The Value Alliance seeks to gain strength among a number of Asian LCCs, essentially to combat the AirAsia Group that has LCC units across Asia. U-FLY is mostly a grouping of HNA Group's LCCs and arguably is as much as about passenger benefits as it is bringing the fragmented HNA Group together. Both alliances are worthwhile initiatives but members expect potential benefits to equate to no more than a few percentage points of revenue. If this seems small, the tradeoff is that costs to partake in these alliances are exceptionally low. And the cooperation offers potential for greater opportunities.

Global alliances are growing in complexity but does this matter to passengers?
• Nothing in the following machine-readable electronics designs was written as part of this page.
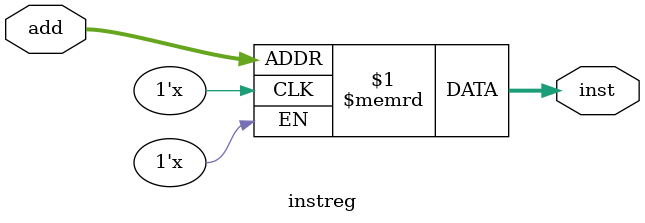
<source format=v>
module instreg(add,inst);
    input [7:0] add;
    output [15:0] inst;
    reg [15:0] mem[255:0];
    assign inst = mem[add];
endmodule 
    
        
</source>
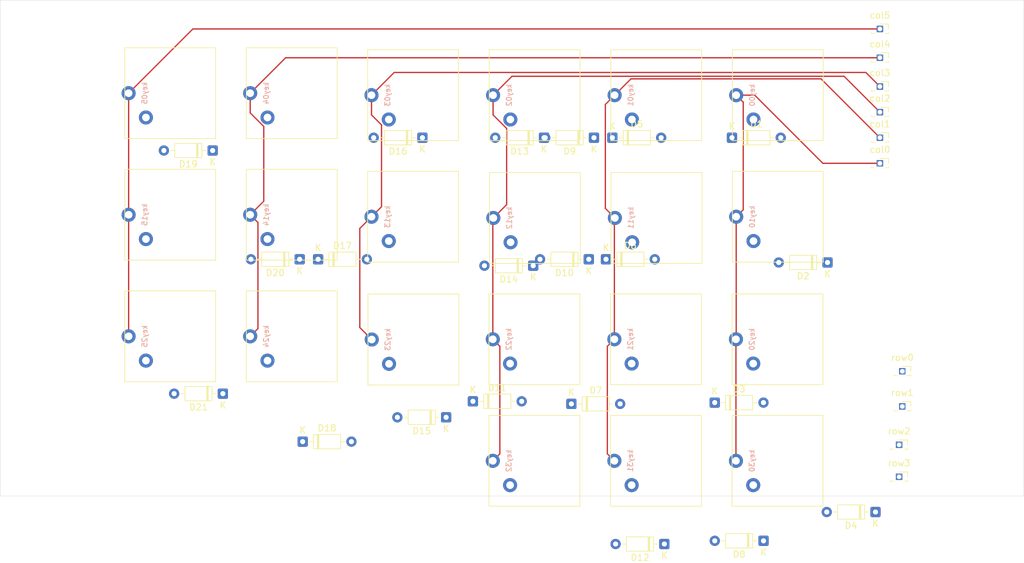
<source format=kicad_pcb>
(kicad_pcb
	(version 20241229)
	(generator "pcbnew")
	(generator_version "9.0")
	(general
		(thickness 1.6)
		(legacy_teardrops no)
	)
	(paper "A4")
	(layers
		(0 "F.Cu" signal)
		(2 "B.Cu" signal)
		(9 "F.Adhes" user "F.Adhesive")
		(11 "B.Adhes" user "B.Adhesive")
		(13 "F.Paste" user)
		(15 "B.Paste" user)
		(5 "F.SilkS" user "F.Silkscreen")
		(7 "B.SilkS" user "B.Silkscreen")
		(1 "F.Mask" user)
		(3 "B.Mask" user)
		(17 "Dwgs.User" user "User.Drawings")
		(19 "Cmts.User" user "User.Comments")
		(21 "Eco1.User" user "User.Eco1")
		(23 "Eco2.User" user "User.Eco2")
		(25 "Edge.Cuts" user)
		(27 "Margin" user)
		(31 "F.CrtYd" user "F.Courtyard")
		(29 "B.CrtYd" user "B.Courtyard")
		(35 "F.Fab" user)
		(33 "B.Fab" user)
		(39 "User.1" user)
		(41 "User.2" user)
		(43 "User.3" user)
		(45 "User.4" user)
	)
	(setup
		(stackup
			(layer "F.SilkS"
				(type "Top Silk Screen")
			)
			(layer "F.Paste"
				(type "Top Solder Paste")
			)
			(layer "F.Mask"
				(type "Top Solder Mask")
				(thickness 0.01)
			)
			(layer "F.Cu"
				(type "copper")
				(thickness 0.035)
			)
			(layer "dielectric 1"
				(type "core")
				(thickness 1.51)
				(material "FR4")
				(epsilon_r 4.5)
				(loss_tangent 0.02)
			)
			(layer "B.Cu"
				(type "copper")
				(thickness 0.035)
			)
			(layer "B.Mask"
				(type "Bottom Solder Mask")
				(thickness 0.01)
			)
			(layer "B.Paste"
				(type "Bottom Solder Paste")
			)
			(layer "B.SilkS"
				(type "Bottom Silk Screen")
			)
			(copper_finish "None")
			(dielectric_constraints no)
		)
		(pad_to_mask_clearance 0)
		(allow_soldermask_bridges_in_footprints no)
		(tenting front back)
		(pcbplotparams
			(layerselection 0x00000000_00000000_55555555_5755f5ff)
			(plot_on_all_layers_selection 0x00000000_00000000_00000000_00000000)
			(disableapertmacros no)
			(usegerberextensions no)
			(usegerberattributes yes)
			(usegerberadvancedattributes yes)
			(creategerberjobfile yes)
			(dashed_line_dash_ratio 12.000000)
			(dashed_line_gap_ratio 3.000000)
			(svgprecision 4)
			(plotframeref no)
			(mode 1)
			(useauxorigin no)
			(hpglpennumber 1)
			(hpglpenspeed 20)
			(hpglpendiameter 15.000000)
			(pdf_front_fp_property_popups yes)
			(pdf_back_fp_property_popups yes)
			(pdf_metadata yes)
			(pdf_single_document no)
			(dxfpolygonmode yes)
			(dxfimperialunits yes)
			(dxfusepcbnewfont yes)
			(psnegative no)
			(psa4output no)
			(plot_black_and_white yes)
			(sketchpadsonfab no)
			(plotpadnumbers no)
			(hidednponfab no)
			(sketchdnponfab yes)
			(crossoutdnponfab yes)
			(subtractmaskfromsilk no)
			(outputformat 1)
			(mirror no)
			(drillshape 1)
			(scaleselection 1)
			(outputdirectory "")
		)
	)
	(net 0 "")
	(net 1 "Net-(D1-A)")
	(net 2 "Net-(D1-K)")
	(net 3 "Net-(D10-K)")
	(net 4 "Net-(D2-A)")
	(net 5 "Net-(D11-K)")
	(net 6 "Net-(D3-A)")
	(net 7 "Net-(D4-A)")
	(net 8 "Net-(D12-K)")
	(net 9 "Net-(D5-A)")
	(net 10 "Net-(D6-A)")
	(net 11 "Net-(D7-A)")
	(net 12 "Net-(D8-A)")
	(net 13 "Net-(D9-A)")
	(net 14 "Net-(D10-A)")
	(net 15 "Net-(D11-A)")
	(net 16 "Net-(D12-A)")
	(net 17 "Net-(D13-A)")
	(net 18 "Net-(D14-A)")
	(net 19 "Net-(D15-A)")
	(net 20 "Net-(D16-A)")
	(net 21 "Net-(D17-A)")
	(net 22 "Net-(D18-A)")
	(net 23 "Net-(D19-A)")
	(net 24 "Net-(D20-A)")
	(net 25 "Net-(D21-A)")
	(net 26 "Net-(col0-Pin_1)")
	(net 27 "Net-(col1-Pin_1)")
	(net 28 "Net-(col2-Pin_1)")
	(net 29 "Net-(col3-Pin_1)")
	(net 30 "Net-(col4-Pin_1)")
	(net 31 "Net-(col5-Pin_1)")
	(footprint "Diode_THT:D_DO-35_SOD27_P7.62mm_Horizontal" (layer "F.Cu") (at 116.5 45.5 180))
	(footprint "Diode_THT:D_DO-35_SOD27_P7.62mm_Horizontal" (layer "F.Cu") (at 120.78 87.1))
	(footprint "Diode_THT:D_DO-35_SOD27_P7.62mm_Horizontal" (layer "F.Cu") (at 78.31 64.5 180))
	(footprint "redragon:SW_Redragon_LowProfile_PCB_1.00u" (layer "F.Cu") (at 77.08 38.54 -90))
	(footprint "redragon:SW_Redragon_LowProfile_PCB_1.00u" (layer "F.Cu") (at 96.08 77.04 -90))
	(footprint "Diode_THT:D_DO-35_SOD27_P7.62mm_Horizontal" (layer "F.Cu") (at 114.81 65.5 180))
	(footprint "Connector_PinSocket_1.27mm:PinSocket_1x01_P1.27mm_Vertical" (layer "F.Cu") (at 169 37.5))
	(footprint "redragon:SW_Redragon_LowProfile_PCB_1.00u" (layer "F.Cu") (at 115 96 -90))
	(footprint "redragon:SW_Redragon_LowProfile_PCB_1.00u" (layer "F.Cu") (at 153 77 -90))
	(footprint "Connector_PinSocket_1.27mm:PinSocket_1x01_P1.27mm_Vertical" (layer "F.Cu") (at 169 41.5))
	(footprint "Diode_THT:D_DO-35_SOD27_P7.62mm_Horizontal" (layer "F.Cu") (at 78.78 93))
	(footprint "Diode_THT:D_DO-35_SOD27_P7.62mm_Horizontal" (layer "F.Cu") (at 124.31 45.5 180))
	(footprint "redragon:SW_Redragon_LowProfile_PCB_1.00u" (layer "F.Cu") (at 153.04 38.85 -90))
	(footprint "redragon:SW_Redragon_LowProfile_PCB_1.00u" (layer "F.Cu") (at 134 96 -90))
	(footprint "redragon:SW_Redragon_LowProfile_PCB_1.00u" (layer "F.Cu") (at 58.08 76.54 -90))
	(footprint "Connector_PinSocket_1.27mm:PinSocket_1x01_P1.27mm_Vertical" (layer "F.Cu") (at 172 93.5))
	(footprint "Diode_THT:D_DO-35_SOD27_P7.62mm_Horizontal" (layer "F.Cu") (at 126.19 64.5))
	(footprint "redragon:SW_Redragon_LowProfile_PCB_1.00u" (layer "F.Cu") (at 58.08 38.54 -90))
	(footprint "redragon:SW_Redragon_LowProfile_PCB_1.00u" (layer "F.Cu") (at 134.04 38.85 -90))
	(footprint "Connector_PinSocket_1.27mm:PinSocket_1x01_P1.27mm_Vertical" (layer "F.Cu") (at 169 49.5))
	(footprint "Diode_THT:D_DO-35_SOD27_P7.62mm_Horizontal" (layer "F.Cu") (at 101.2 89.2 180))
	(footprint "redragon:SW_Redragon_LowProfile_PCB_1.00u" (layer "F.Cu") (at 115 77 -90))
	(footprint "redragon:SW_Redragon_LowProfile_PCB_1.00u" (layer "F.Cu") (at 115.04 38.85 -90))
	(footprint "Connector_PinSocket_1.27mm:PinSocket_1x01_P1.27mm_Vertical" (layer "F.Cu") (at 169 28.5))
	(footprint "redragon:SW_Redragon_LowProfile_PCB_1.00u" (layer "F.Cu") (at 58.08 57.54 -90))
	(footprint "Diode_THT:D_DO-35_SOD27_P7.62mm_Horizontal" (layer "F.Cu") (at 168.31 104 180))
	(footprint "Diode_THT:D_DO-35_SOD27_P7.62mm_Horizontal" (layer "F.Cu") (at 105.39 86.7))
	(footprint "Connector_PinSocket_1.27mm:PinSocket_1x01_P1.27mm_Vertical" (layer "F.Cu") (at 172 98.5))
	(footprint "redragon:SW_Redragon_LowProfile_PCB_1.00u" (layer "F.Cu") (at 77.08 76.54 -90))
	(footprint "Diode_THT:D_DO-35_SOD27_P7.62mm_Horizontal" (layer "F.Cu") (at 81.19 64.5))
	(footprint "Diode_THT:D_DO-35_SOD27_P7.62mm_Horizontal" (layer "F.Cu") (at 135.31 109 180))
	(footprint "Diode_THT:D_DO-35_SOD27_P7.62mm_Horizontal" (layer "F.Cu") (at 150.81 108.5 180))
	(footprint "Diode_THT:D_DO-35_SOD27_P7.62mm_Horizontal" (layer "F.Cu") (at 145.88 45.5))
	(footprint "Connector_PinSocket_1.27mm:PinSocket_1x01_P1.27mm_Vertical" (layer "F.Cu") (at 172.5 82))
	(footprint "Diode_THT:D_DO-35_SOD27_P7.62mm_Horizontal" (layer "F.Cu") (at 127.19 45.5))
	(footprint "Diode_THT:D_DO-35_SOD27_P7.62mm_Horizontal" (layer "F.Cu") (at 66.31 85.5 180))
	(footprint "Connector_PinSocket_1.27mm:PinSocket_1x01_P1.27mm_Vertical"
		(layer "F.Cu")
		(uuid "ba72a1a3-a545-4f46-920c-0ddf885338a1")
		(at 169 45.5)
		(descr "Through hole straight socket strip, 1x01, 1.27mm pitch, single row (from Kicad 4.0.7), script generated")
		(tags "Through hole socket strip THT 1x01 1.27mm single row")
		(property "Reference" "col1"
			(at 0 -2.135 0)
			(layer "F.SilkS")
			(uuid "0a928b9f-95ee-423e-be11-9d94ab9f09e5")
			(effects
				(font
					(size 1 1)
					(thickness 0.15)
				)
			)
		)
		(property "Value" "Conn_01x01_Pin"
			(at 0 2.135 0)
			(layer "F.Fab")
			(uuid "29a9d20d-a1a1-4ccb-866b-e585a
... [95692 chars truncated]
</source>
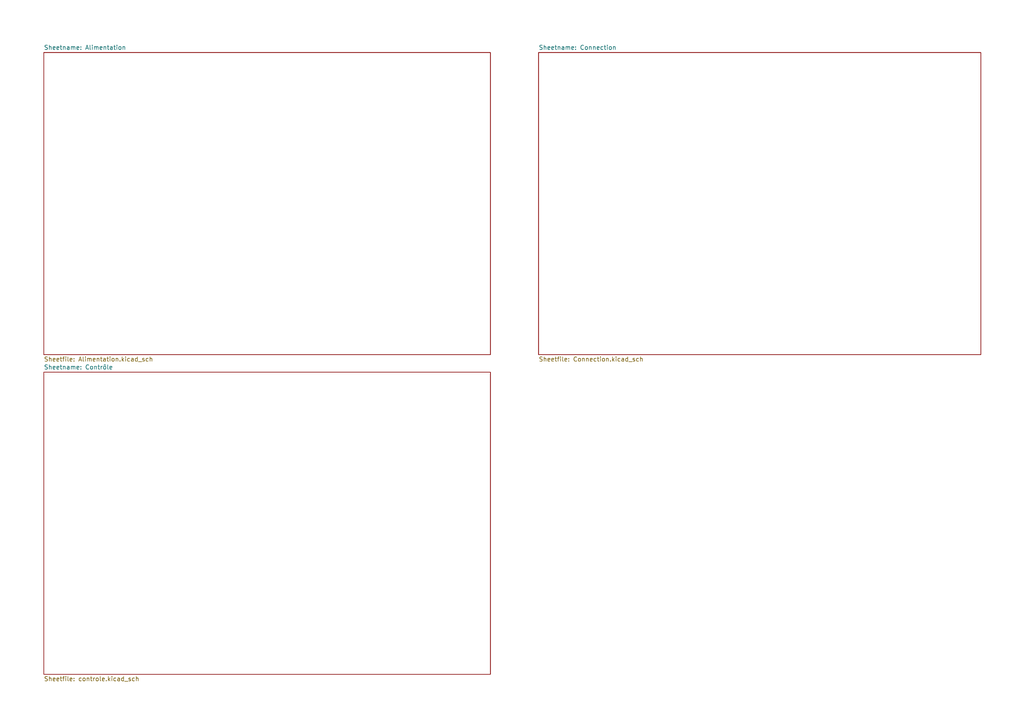
<source format=kicad_sch>
(kicad_sch
	(version 20231120)
	(generator "eeschema")
	(generator_version "8.0")
	(uuid "a2d89bc7-21ef-4763-a61e-2543d6ecb74a")
	(paper "A4")
	(lib_symbols)
	(sheet
		(at 12.7 107.95)
		(size 129.54 87.63)
		(fields_autoplaced yes)
		(stroke
			(width 0.1524)
			(type solid)
		)
		(fill
			(color 0 0 0 0.0000)
		)
		(uuid "9cfc2085-cc7e-45c0-84ac-dc248454cc87")
		(property "Sheetname" "Contrôle"
			(at 12.7 107.2384 0)
			(show_name yes)
			(effects
				(font
					(size 1.27 1.27)
				)
				(justify left bottom)
			)
		)
		(property "Sheetfile" "controle.kicad_sch"
			(at 12.7 196.1646 0)
			(show_name yes)
			(effects
				(font
					(size 1.27 1.27)
				)
				(justify left top)
			)
		)
		(instances
			(project "ESP32_CHUNGUS_RAPIDUS"
				(path "/a2d89bc7-21ef-4763-a61e-2543d6ecb74a"
					(page "4")
				)
			)
		)
	)
	(sheet
		(at 156.21 15.24)
		(size 128.27 87.63)
		(fields_autoplaced yes)
		(stroke
			(width 0.1524)
			(type solid)
		)
		(fill
			(color 0 0 0 0.0000)
		)
		(uuid "a4d39872-1fe4-497d-b17b-c25ddef0adec")
		(property "Sheetname" "Connection"
			(at 156.21 14.5284 0)
			(show_name yes)
			(effects
				(font
					(size 1.27 1.27)
				)
				(justify left bottom)
			)
		)
		(property "Sheetfile" "Connection.kicad_sch"
			(at 156.21 103.4546 0)
			(show_name yes)
			(effects
				(font
					(size 1.27 1.27)
				)
				(justify left top)
			)
		)
		(instances
			(project "ESP32_CHUNGUS_RAPIDUS"
				(path "/a2d89bc7-21ef-4763-a61e-2543d6ecb74a"
					(page "3")
				)
			)
		)
	)
	(sheet
		(at 12.7 15.24)
		(size 129.54 87.63)
		(fields_autoplaced yes)
		(stroke
			(width 0.1524)
			(type solid)
		)
		(fill
			(color 0 0 0 0.0000)
		)
		(uuid "d620d65d-4e5b-4946-ab76-81dbf41ecd7c")
		(property "Sheetname" "Alimentation"
			(at 12.7 14.5284 0)
			(show_name yes)
			(effects
				(font
					(size 1.27 1.27)
				)
				(justify left bottom)
			)
		)
		(property "Sheetfile" "Alimentation.kicad_sch"
			(at 12.7 103.4546 0)
			(show_name yes)
			(effects
				(font
					(size 1.27 1.27)
				)
				(justify left top)
			)
		)
		(instances
			(project "ESP32_CHUNGUS_RAPIDUS"
				(path "/a2d89bc7-21ef-4763-a61e-2543d6ecb74a"
					(page "2")
				)
			)
		)
	)
	(sheet_instances
		(path "/"
			(page "1")
		)
	)
)
</source>
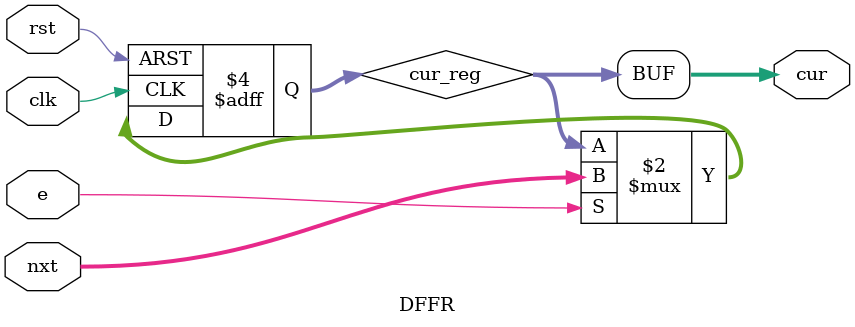
<source format=sv>
module DFFR #(
    parameter WIDTH = 32,
    parameter INIT_VALUE = 0
) (
    input wire clk,
    input wire rst,
    input wire e,
    input  wire[WIDTH-1 : 0] nxt,
    output wire[WIDTH-1 : 0] cur
);
reg[WIDTH-1 : 0] cur_reg;
assign cur = cur_reg;
always_ff @(posedge clk or posedge rst) begin
    if (rst)
        cur_reg <= INIT_VALUE;
    else if (e)
        cur_reg <= nxt;
end
    
endmodule
</source>
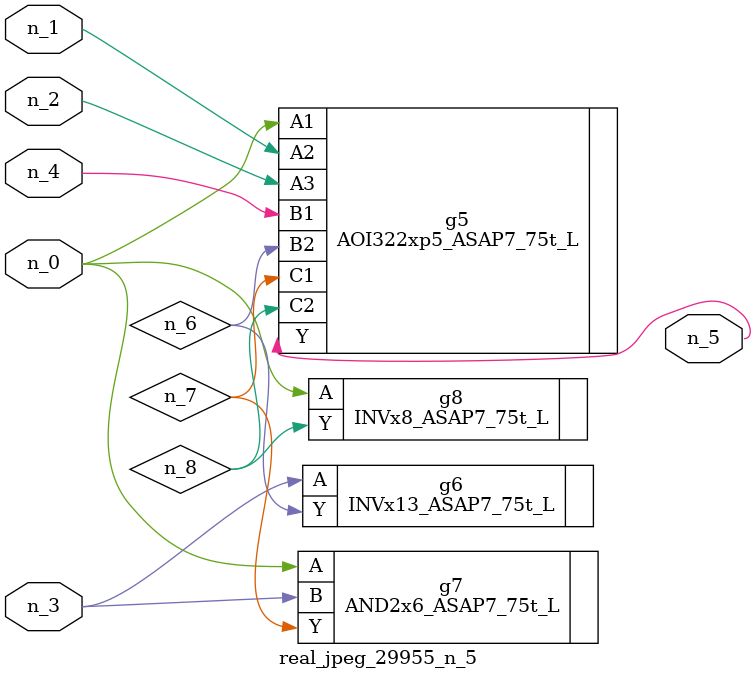
<source format=v>
module real_jpeg_29955_n_5 (n_4, n_0, n_1, n_2, n_3, n_5);

input n_4;
input n_0;
input n_1;
input n_2;
input n_3;

output n_5;

wire n_8;
wire n_6;
wire n_7;

AOI322xp5_ASAP7_75t_L g5 ( 
.A1(n_0),
.A2(n_1),
.A3(n_2),
.B1(n_4),
.B2(n_6),
.C1(n_7),
.C2(n_8),
.Y(n_5)
);

AND2x6_ASAP7_75t_L g7 ( 
.A(n_0),
.B(n_3),
.Y(n_7)
);

INVx8_ASAP7_75t_L g8 ( 
.A(n_0),
.Y(n_8)
);

INVx13_ASAP7_75t_L g6 ( 
.A(n_3),
.Y(n_6)
);


endmodule
</source>
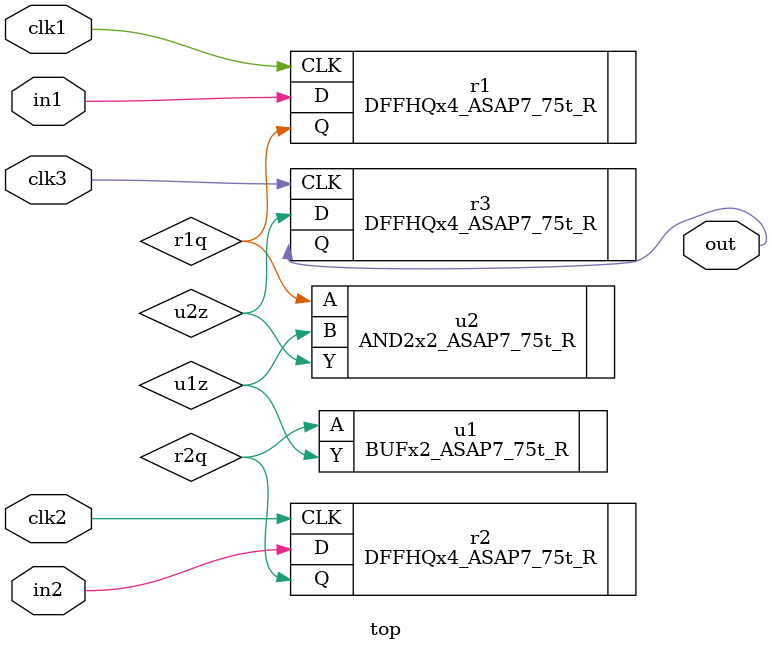
<source format=v>
module top (in1, in2, clk1, clk2, clk3, out);
  input in1, in2, clk1, clk2, clk3;
  output out;
  wire r1q, r2q, u1z, u2z;

  DFFHQx4_ASAP7_75t_R r1 (.D(in1), .CLK(clk1), .Q(r1q));
  DFFHQx4_ASAP7_75t_R r2 (.D(in2), .CLK(clk2), .Q(r2q));
  BUFx2_ASAP7_75t_R u1 (.A(r2q), .Y(u1z));
  AND2x2_ASAP7_75t_R u2 (.A(r1q), .B(u1z), .Y(u2z));
  DFFHQx4_ASAP7_75t_R r3 (.D(u2z), .CLK(clk3), .Q(out));
endmodule // top

</source>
One view is that global alliances are a customer proposition, an arrangement for an airline to have to supplement its core offering. In this view, passengers are often loyal to their home airline and follow that airline's partnership rubric. Thus the quirks of alliances have limited relevance to passengers: a Delta passenger is not concerned by KLM's Etihad partnership; a Qantas passenger may not know airberlin codeshares on Virgin Australia; a Cathay Pacific passenger is unaffected by Japan Airlines partnering with China Eastern.

This "customer proposition" approach is akin to ignorance being bliss. What a passenger does not know about other partnerships will not impact the passenger. But the growing complexity of alliances and increasing prominence of JVs mean some passengers are shut out of better options, whether they know it or not. It is up to their home airline to effect change, or more radically leave the alliance. Yet with global alliances offering a core customer proposition, even if not encompassing or perhaps equal and fair, the tradeoffs are relatively small.

There is growing relevance for global alliances to support member airlines better. Joint purchasing has not progressed very far, but common lounges - even terminals - are sprouting up (and can however become a focus for partnership complexities). Star has a central IT hub in which airlines interface with the single alliance platform rather than all members' individual IT systems.

If the customer proposition continues to be more complicated, alliances will need to continue to generate new value elsewhere. The death of global alliances may be exaggerated, but sustaining themselves and flourishing is not guaranteed. As always in aviation, compromises will needed and pragmatism will flourish.